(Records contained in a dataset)

--

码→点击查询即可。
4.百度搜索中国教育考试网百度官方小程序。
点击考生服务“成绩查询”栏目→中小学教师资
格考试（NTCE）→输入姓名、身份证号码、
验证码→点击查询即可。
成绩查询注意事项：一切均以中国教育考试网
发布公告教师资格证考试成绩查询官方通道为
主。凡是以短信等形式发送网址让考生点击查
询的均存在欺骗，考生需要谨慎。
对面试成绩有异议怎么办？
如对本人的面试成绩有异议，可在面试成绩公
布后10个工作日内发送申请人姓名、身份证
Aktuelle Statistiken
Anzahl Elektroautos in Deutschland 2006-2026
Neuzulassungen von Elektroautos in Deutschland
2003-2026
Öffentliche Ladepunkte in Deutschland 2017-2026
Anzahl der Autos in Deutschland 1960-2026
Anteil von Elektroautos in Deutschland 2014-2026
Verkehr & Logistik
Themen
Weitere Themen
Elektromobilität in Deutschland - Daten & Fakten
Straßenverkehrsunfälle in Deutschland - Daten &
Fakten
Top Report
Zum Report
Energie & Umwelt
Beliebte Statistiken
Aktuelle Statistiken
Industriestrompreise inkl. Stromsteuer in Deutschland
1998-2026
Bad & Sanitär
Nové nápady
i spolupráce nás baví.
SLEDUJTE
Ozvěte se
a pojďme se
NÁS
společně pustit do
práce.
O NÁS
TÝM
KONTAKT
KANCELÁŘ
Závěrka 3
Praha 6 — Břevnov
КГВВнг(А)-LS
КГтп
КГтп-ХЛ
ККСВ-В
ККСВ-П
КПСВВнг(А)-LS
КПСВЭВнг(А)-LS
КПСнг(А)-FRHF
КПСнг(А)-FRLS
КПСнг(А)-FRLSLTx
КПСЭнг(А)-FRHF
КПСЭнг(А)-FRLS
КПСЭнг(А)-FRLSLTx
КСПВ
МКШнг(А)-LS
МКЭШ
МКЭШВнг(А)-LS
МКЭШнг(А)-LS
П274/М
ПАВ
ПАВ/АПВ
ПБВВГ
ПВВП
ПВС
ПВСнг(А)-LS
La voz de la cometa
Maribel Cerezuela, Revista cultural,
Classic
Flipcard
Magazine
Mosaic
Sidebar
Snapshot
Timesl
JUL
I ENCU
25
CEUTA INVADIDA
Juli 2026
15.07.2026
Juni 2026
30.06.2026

--

◆ WHAT YOU WILL DO ◆
Could you print every one of the entries above again, line by line, with no changes?

◆ EXERCISE OUTPUT ◆
码→点击查询即可。
4.百度搜索中国教育考试网百度官方小程序。
点击考生服务“成绩查询”栏目→中小学教师资
格考试（NTCE）→输入姓名、身份证号码、
验证码→点击查询即可。
成绩查询注意事项：一切均以中国教育考试网
发布公告教师资格证考试成绩查询官方通道为
主。凡是以短信等形式发送网址让考生点击查
询的均存在欺骗，考生需要谨慎。
对面试成绩有异议怎么办？
如对本人的面试成绩有异议，可在面试成绩公
布后10个工作日内发送申请人姓名、身份证
Aktuelle Statistiken
Anzahl Elektroautos in Deutschland 2006-2026
Neuzulassungen von Elektroautos in Deutschland
2003-2026
Öffentliche Ladepunkte in Deutschland 2017-2026
Anzahl der Autos in Deutschland 1960-2026
Anteil von Elektroautos in Deutschland 2014-2026
Verkehr & Logistik
Themen
Weitere Themen
Elektromobilität in Deutschland - Daten & Fakten
Straßenverkehrsunfälle in Deutschland - Daten &
Fakten
Top Report
Zum Report
Energie & Umwelt
Beliebte Statistiken
Aktuelle Statistiken
Industriestrompreise inkl. Stromsteuer in Deutschland
1998-2026
Bad & Sanitär
Nové nápady
i spolupráce nás baví.
SLEDUJTE
Ozvěte se
a pojďme se
NÁS
společně pustit do
práce.
O NÁS
TÝM
KONTAKT
KANCELÁŘ
Závěrka 3
Praha 6 — Břevnov
КГВВнг(А)-LS
КГтп
КГтп-ХЛ
ККСВ-В
ККСВ-П
КПСВВнг(А)-LS
КПСВЭВнг(А)-LS
КПСнг(А)-FRHF
КПСнг(А)-FRLS
КПСнг(А)-FRLSLTx
КПСЭнг(А)-FRHF
КПСЭнг(А)-FRLS
КПСЭнг(А)-FRLSLTx
КСПВ
МКШнг(А)-LS
МКЭШ
МКЭШВнг(А)-LS
МКЭШнг(А)-LS
П274/М
ПАВ
ПАВ/АПВ
ПБВВГ
ПВВП
ПВС
ПВСнг(А)-LS
La voz de la cometa
Maribel Cerezuela, Revista cultural,
Classic
Flipcard
Magazine
Mosaic
Sidebar
Snapshot
Timesl
JUL
I ENCU
25
CEUTA INVADIDA
Juli 2026
15.07.2026
Juni 2026
30.06.2026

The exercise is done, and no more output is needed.